Quynh Mai Thai ab, Trung Hai Nguyenab, Huong Thi Thu Phungc, Minh Quan Phamde, Nguyen Kim Tuyen Phamf, Jim-Tong Horngg and Son Tung Ngo*ab
aLaboratory of Biophysics, Institute for Advanced Study in Technology, Ton Duc Thang University, Ho Chi Minh City, Vietnam. E-mail: ngosontung@tdtu.edu.vn
bFaculty of Pharmacy, Ton Duc Thang University, Ho Chi Minh City, Vietnam
cNTT Hi-Tech Institute, Nguyen Tat Thanh University, Ho Chi Minh City, Vietnam
dInstitute of Natural Products Chemistry, Vietnam Academy of Science and Technology, Hanoi, Vietnam
eGraduate University of Science and Technology, Vietnam Academy of Science and Technology, Hanoi, Vietnam
fFaculty of Environment, Sai Gon University, 273 An Duong Vuong, Ward 3, District 5, Ho Chi Minh City, Vietnam
gDepartment of Biochemistry and Molecular Biology, College of Medicine, Chang Gung University, Kweishan, Taoyuan, Taiwan

Received 9th April 2024 , Accepted 7th June 2024

First published on 12th June 2024


Abstract

Influenza A viruses spread out worldwide, causing several global concerns. Hence, discovering neuraminidase inhibitors to prevent the influenza A virus is of great interest. In this work, a machine learning model was employed to evaluate the ligand-binding affinity of ca. 10[thin space (1/6-em)]000 compounds from the MedChemExpress (MCE) database for inhibiting neuraminidase. Atomistic simulations, including molecular docking and molecular dynamics simulations, then confirmed the ligand-binding affinity. Furthermore, we clarified the physical insights into the binding process of ligands to neuraminidase. It was found that five compounds, including micronomicin, didesmethyl cariprazine, argatroban, Kgp-IN-1, and AY 9944, are able to inhibit neuraminidase N1 of the influenza A virus. Ten residues, including Glu119, Asp151, Arg152, Trp179, Gln228, Glu277, Glu278, Arg293, Asn295, and Tyr402, may be very important in controlling the ligand-binding process to N1.


Introduction

The influenza A virus pandemics killed several millions of people in the last century, including the H1N1 pandemic in 1918, H2N2 pandemic in 1957, and H3N2 pandemic in 1968.1,2 In this century, the influenza A virus, including H5N1,3,4 H1N1,5,6 H5N8,7 and H7N9 (ref. 8) caused flu for a large number of people worldwide. Numerous studies were carried out to find a potential inhibitor for treating the disease.9–15 In particular, neuraminidase is the most popular drug target since it is an important element in the delivery of viral progeny to human cells.16 Oseltamivir, zanamivir, and peramivir are among the drugs approved for inhibiting the target. However, numerous resistances still persist.17–19 Therefore, studying new inhibitors that are able to effectively inhibit neuraminidase remains an interesting issue.

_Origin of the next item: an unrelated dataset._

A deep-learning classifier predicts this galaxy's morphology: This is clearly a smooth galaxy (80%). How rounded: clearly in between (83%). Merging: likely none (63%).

Computer-aided drug design (CADD) is a powerful tool for rapidly and accurately screening several million compounds for potential enzyme inhibitors. It has been initially reported since October 5, 1981, when an article entitled “Next Industrial Revolution: Designing Drugs by Computer at Merck” was published by Fortune magazine.20 CADD's influence is rapidly increasing due to a significant decrease in the cost and time of new drug development.21 CADD can be used for both purposes, including searching for new inhibitors and repurposing existing drugs.22–24 CADD has been contributing to the discovery of severally available drugs such as dorzolamide,25,26 saquinavir, ritonavir, and indinavir.20 In CADD, the computational approach is frequently used to probe potential inhibitors that could bind well to a protein target. Thus, determining of ligand-binding free energy is one of the most critical factors in CADD.27 Then, researchers developed numerous schemes,28 including physics- and knowledge-based methods, to solve this problem.29–39 The combination of these approaches may enhance CADD.

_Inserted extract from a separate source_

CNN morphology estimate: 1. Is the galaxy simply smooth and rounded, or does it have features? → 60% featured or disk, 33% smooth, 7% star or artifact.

In this work, we aim to use a combination of knowledge- and physics-based methods to search for potential inhibitors from the MedChemExpress (MCE) database for inhibiting neuraminidase. In particular, the trained machine learning (ML) model was utilized to rapidly and accurately probe the ligand-binding affinity of ca. 10[thin space (1/6-em)]000 compounds in the MCE database for neuraminidase. We then performed atomistic simulations to confirm the ML results and gain physical insights into the protein–ligand binding process. It should be noted that both docking and LIE calculations were initially validated over eight complexes including 4B7Q,40 4B7N,40 4B7J,40 5NZE,41 5NZ4,41 5NWE,41 5NZF,41 and 5NZN.41 The critical residues controlling the ligand-binding process of N1 target were probed to clarify the binding mechanism. The structural change of N1 active site was also investigated to understand how ligands effect the enzymic target. Finally, a shortlist of potential candidates emerged. The outcome probably boosts the flu therapy.

Materials and methods

Convolutional networks on graphs calculations

The trained ML model used convolutional networks on graphs (GraphConv)39 was utilized to search for potential inhibitors for preventing the biological activity of neuraminidase according to unpublished work.42 The model was published online at the GitHub URL https://github.com/nguyentrunghai/Neuraminidase/tree/main/ML/code. In particular, the molecular features can be learned on the fly by the deep learning method GraphConv. A molecular graph is distributed to convolutional layers that will learn molecular fingerprints.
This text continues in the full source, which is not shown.